- _About this exercise_:
Rewrite the listing below from its first line through the line with "Julkaistu: 02.23.2017", swapping "Tiedotteet" for "Uutiset" and leaving everything else unchanged.

[Extracted data entries]
________________________
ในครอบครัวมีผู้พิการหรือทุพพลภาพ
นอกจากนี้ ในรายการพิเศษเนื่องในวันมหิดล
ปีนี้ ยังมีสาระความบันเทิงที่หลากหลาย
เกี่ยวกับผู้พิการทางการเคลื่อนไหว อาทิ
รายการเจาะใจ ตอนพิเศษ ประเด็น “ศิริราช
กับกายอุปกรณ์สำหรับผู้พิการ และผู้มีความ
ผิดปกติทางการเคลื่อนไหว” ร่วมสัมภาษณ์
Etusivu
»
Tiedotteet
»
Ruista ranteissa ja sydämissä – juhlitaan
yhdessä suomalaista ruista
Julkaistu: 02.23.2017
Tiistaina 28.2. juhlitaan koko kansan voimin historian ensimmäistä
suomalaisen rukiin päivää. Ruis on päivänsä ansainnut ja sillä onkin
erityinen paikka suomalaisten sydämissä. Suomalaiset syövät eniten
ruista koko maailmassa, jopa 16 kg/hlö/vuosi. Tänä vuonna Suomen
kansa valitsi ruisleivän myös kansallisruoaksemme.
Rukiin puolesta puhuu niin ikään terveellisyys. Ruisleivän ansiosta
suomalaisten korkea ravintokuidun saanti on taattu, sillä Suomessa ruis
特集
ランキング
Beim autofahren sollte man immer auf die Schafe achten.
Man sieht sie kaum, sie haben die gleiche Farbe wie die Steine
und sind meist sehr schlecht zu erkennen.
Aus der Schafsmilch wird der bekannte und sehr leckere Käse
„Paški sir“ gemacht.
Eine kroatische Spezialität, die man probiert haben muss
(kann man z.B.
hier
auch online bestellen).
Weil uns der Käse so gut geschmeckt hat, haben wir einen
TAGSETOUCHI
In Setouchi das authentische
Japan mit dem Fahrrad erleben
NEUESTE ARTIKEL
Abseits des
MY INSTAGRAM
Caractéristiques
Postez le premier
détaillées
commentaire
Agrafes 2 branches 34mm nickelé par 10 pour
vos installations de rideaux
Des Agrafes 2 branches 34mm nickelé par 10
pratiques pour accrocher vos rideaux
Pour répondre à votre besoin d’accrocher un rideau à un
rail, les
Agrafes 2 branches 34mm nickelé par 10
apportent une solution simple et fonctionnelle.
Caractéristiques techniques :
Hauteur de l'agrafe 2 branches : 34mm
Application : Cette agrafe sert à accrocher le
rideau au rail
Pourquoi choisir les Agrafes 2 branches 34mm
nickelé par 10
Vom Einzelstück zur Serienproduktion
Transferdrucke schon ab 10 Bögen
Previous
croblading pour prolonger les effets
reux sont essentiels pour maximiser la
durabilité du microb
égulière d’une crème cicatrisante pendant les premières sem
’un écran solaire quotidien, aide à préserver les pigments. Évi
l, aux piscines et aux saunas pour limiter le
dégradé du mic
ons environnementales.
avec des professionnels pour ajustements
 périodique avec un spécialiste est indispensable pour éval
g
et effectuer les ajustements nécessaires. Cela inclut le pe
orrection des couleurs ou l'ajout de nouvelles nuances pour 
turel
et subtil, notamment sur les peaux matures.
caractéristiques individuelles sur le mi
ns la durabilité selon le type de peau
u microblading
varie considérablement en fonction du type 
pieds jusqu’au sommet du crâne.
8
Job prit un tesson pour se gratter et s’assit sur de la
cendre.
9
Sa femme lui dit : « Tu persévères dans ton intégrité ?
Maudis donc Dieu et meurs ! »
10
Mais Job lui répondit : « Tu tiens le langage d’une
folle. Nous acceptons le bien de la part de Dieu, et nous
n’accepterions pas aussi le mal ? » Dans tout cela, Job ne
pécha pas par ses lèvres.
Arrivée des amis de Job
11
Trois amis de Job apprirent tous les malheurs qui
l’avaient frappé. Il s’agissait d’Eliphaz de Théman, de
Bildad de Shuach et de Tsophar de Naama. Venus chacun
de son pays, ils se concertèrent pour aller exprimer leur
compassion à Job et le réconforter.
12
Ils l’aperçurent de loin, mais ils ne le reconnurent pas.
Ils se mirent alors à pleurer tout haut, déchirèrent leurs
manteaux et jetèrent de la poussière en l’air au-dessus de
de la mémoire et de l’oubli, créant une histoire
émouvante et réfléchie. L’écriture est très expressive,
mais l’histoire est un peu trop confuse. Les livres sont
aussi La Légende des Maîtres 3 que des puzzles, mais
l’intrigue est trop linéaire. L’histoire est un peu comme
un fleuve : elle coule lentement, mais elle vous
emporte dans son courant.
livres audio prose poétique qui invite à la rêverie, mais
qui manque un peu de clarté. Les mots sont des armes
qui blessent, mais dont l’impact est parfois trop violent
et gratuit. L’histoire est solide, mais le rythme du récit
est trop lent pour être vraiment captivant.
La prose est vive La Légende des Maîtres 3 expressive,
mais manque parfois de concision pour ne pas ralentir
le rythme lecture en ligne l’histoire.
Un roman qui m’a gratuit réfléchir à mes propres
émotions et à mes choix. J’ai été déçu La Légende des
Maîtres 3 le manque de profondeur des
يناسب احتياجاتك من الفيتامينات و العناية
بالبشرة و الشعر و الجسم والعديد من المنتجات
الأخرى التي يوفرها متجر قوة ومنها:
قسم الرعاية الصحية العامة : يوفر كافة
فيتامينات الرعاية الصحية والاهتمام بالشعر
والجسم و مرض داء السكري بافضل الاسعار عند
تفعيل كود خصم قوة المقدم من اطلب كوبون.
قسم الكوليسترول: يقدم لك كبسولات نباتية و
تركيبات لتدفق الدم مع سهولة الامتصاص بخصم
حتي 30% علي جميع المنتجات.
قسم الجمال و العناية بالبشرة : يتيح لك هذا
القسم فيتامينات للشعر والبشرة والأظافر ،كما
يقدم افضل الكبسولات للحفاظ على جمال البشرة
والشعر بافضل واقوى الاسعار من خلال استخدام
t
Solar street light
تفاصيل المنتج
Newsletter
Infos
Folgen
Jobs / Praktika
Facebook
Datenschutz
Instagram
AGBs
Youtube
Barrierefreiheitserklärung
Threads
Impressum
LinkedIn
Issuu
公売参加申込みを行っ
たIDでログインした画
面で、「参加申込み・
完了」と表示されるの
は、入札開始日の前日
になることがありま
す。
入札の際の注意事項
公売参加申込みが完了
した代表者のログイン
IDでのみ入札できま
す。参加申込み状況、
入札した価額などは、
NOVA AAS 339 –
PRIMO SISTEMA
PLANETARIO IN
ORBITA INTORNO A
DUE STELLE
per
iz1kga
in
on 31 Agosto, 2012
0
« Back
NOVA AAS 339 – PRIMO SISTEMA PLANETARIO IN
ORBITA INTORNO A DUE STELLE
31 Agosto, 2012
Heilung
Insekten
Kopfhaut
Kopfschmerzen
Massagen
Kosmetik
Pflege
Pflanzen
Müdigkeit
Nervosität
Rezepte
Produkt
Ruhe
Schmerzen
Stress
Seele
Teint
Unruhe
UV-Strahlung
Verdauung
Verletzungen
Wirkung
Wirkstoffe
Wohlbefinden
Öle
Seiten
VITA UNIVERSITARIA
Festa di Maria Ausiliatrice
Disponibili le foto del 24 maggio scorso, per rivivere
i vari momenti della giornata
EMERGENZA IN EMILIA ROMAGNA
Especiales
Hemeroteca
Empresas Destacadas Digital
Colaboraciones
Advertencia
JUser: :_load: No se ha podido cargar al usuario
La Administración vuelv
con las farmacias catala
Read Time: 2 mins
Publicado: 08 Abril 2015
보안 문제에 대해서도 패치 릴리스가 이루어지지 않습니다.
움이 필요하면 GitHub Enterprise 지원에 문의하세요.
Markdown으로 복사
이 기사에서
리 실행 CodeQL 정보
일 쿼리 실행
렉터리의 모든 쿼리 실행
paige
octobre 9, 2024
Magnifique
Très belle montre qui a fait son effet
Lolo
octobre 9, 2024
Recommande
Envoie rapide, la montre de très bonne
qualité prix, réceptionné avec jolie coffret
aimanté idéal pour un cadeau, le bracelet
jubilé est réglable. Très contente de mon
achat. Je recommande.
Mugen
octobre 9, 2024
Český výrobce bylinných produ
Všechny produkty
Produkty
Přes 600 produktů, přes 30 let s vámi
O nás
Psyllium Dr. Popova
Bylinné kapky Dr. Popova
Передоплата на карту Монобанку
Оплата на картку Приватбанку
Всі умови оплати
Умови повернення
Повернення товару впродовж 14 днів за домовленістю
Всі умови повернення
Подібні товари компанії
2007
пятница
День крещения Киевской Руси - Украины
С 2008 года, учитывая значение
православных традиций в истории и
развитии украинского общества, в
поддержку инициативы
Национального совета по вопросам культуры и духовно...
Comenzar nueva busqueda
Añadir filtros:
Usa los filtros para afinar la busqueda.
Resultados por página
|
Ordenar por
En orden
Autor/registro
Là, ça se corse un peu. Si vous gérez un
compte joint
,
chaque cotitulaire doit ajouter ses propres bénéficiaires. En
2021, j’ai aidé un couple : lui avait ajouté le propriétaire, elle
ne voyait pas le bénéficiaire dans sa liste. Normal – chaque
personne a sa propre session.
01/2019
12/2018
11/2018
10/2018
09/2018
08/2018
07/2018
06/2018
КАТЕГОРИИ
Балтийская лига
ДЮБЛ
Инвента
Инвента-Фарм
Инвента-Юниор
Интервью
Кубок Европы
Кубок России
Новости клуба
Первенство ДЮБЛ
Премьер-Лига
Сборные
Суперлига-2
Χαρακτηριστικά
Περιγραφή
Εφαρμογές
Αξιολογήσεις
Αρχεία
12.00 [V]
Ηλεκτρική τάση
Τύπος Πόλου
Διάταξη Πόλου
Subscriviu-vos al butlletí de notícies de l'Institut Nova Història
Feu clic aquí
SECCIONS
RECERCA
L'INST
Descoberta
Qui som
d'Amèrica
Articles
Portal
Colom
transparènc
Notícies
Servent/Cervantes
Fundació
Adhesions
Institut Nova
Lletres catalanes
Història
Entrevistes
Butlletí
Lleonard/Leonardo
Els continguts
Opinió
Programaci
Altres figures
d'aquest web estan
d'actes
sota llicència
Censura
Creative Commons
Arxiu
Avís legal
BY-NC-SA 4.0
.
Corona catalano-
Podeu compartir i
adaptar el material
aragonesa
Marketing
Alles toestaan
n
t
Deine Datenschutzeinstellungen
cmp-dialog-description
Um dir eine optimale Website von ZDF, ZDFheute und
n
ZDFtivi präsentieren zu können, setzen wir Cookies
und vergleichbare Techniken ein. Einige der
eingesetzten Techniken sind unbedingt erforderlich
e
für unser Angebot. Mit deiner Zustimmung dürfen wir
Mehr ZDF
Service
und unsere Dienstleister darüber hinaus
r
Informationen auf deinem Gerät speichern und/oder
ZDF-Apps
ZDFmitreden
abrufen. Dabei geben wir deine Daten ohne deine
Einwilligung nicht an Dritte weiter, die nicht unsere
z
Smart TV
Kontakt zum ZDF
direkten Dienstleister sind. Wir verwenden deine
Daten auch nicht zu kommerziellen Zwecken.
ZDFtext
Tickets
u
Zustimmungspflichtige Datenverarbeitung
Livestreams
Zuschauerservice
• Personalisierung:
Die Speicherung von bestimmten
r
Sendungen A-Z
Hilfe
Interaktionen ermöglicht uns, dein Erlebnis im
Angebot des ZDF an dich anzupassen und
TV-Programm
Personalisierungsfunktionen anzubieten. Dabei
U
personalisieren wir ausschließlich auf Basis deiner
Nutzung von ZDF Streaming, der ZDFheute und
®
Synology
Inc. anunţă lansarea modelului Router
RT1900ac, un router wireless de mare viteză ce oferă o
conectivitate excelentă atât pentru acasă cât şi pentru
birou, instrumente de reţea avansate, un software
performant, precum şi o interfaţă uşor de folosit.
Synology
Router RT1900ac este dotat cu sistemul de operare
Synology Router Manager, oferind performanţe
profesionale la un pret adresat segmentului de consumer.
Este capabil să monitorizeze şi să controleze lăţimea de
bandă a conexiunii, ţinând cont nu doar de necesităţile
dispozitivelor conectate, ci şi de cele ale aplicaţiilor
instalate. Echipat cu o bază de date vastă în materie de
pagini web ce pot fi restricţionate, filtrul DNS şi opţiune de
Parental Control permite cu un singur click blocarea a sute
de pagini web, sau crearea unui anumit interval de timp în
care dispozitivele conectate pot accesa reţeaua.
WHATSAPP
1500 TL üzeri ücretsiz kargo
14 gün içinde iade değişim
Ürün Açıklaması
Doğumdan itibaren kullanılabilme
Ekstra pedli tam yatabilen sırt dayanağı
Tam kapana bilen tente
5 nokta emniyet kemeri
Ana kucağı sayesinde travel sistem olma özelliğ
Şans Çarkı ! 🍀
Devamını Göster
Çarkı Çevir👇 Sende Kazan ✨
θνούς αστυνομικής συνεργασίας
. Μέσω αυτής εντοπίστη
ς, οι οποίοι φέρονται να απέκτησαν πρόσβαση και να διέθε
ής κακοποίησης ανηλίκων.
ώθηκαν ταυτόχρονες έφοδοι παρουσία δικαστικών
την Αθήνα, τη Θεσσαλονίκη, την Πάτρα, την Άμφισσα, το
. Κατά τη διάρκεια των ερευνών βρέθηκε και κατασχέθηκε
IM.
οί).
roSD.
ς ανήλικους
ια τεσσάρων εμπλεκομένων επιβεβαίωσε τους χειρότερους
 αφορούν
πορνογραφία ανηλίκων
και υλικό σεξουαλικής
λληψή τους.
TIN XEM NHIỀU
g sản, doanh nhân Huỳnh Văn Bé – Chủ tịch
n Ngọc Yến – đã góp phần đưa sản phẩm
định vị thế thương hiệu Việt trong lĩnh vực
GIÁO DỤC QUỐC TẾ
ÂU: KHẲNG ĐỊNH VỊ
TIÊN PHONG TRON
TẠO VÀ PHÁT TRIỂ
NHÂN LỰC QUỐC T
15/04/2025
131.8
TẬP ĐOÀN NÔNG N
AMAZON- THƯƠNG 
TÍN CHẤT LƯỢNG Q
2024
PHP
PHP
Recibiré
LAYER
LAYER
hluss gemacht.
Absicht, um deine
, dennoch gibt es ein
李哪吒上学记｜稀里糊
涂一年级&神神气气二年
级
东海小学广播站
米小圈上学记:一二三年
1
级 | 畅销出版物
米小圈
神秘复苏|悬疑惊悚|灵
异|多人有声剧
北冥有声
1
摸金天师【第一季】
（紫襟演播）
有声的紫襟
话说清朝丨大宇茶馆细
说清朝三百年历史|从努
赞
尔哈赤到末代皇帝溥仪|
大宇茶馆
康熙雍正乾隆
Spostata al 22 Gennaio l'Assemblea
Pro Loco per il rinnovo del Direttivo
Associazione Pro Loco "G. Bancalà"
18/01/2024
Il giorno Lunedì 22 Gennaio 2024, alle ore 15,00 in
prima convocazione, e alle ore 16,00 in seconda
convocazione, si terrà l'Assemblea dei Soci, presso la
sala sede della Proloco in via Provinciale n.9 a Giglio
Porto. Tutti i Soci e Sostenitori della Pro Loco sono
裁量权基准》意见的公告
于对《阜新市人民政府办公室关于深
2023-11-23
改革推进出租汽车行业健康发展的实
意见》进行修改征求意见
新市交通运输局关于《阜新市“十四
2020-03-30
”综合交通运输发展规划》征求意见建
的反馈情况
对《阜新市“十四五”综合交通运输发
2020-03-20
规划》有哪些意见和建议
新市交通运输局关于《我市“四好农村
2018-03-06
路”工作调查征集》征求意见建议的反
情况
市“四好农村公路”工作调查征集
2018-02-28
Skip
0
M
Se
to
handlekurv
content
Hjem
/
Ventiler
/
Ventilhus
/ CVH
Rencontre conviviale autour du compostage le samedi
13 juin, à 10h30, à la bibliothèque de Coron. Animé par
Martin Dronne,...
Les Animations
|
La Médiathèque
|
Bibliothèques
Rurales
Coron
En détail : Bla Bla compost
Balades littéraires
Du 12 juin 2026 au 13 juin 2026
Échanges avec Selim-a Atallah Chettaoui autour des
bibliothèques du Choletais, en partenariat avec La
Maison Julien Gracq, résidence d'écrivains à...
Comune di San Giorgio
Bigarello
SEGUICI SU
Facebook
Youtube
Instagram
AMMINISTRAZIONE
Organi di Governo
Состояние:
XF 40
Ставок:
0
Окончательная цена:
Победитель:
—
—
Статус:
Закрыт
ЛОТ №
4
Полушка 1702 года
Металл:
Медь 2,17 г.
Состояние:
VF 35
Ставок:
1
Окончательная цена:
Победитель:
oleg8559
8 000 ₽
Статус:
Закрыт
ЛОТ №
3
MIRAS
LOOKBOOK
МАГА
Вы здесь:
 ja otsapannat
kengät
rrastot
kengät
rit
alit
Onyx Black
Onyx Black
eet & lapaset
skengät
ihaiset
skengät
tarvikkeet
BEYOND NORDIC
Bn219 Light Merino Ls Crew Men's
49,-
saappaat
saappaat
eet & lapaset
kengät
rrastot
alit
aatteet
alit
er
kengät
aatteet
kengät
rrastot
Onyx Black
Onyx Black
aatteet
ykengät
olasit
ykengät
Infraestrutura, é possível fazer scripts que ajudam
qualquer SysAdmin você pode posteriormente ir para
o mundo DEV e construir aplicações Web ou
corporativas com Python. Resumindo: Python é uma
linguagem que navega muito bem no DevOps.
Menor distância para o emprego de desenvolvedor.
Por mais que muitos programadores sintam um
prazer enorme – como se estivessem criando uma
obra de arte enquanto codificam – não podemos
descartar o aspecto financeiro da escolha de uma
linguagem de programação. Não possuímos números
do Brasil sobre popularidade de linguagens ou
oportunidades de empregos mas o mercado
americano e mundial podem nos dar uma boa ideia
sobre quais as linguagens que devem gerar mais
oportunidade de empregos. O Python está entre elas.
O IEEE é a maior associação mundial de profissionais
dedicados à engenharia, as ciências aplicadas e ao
________________________
- _Written solution_:
ในครอบครัวมีผู้พิการหรือทุพพลภาพ
นอกจากนี้ ในรายการพิเศษเนื่องในวันมหิดล
ปีนี้ ยังมีสาระความบันเทิงที่หลากหลาย
เกี่ยวกับผู้พิการทางการเคลื่อนไหว อาทิ
รายการเจาะใจ ตอนพิเศษ ประเด็น “ศิริราช
กับกายอุปกรณ์สำหรับผู้พิการ และผู้มีความ
ผิดปกติทางการเคลื่อนไหว” ร่วมสัมภาษณ์
Etusivu
»
Uutiset
»
Ruista ranteissa ja sydämissä – juhlitaan
yhdessä suomalaista ruista
Julkaistu: 02.23.2017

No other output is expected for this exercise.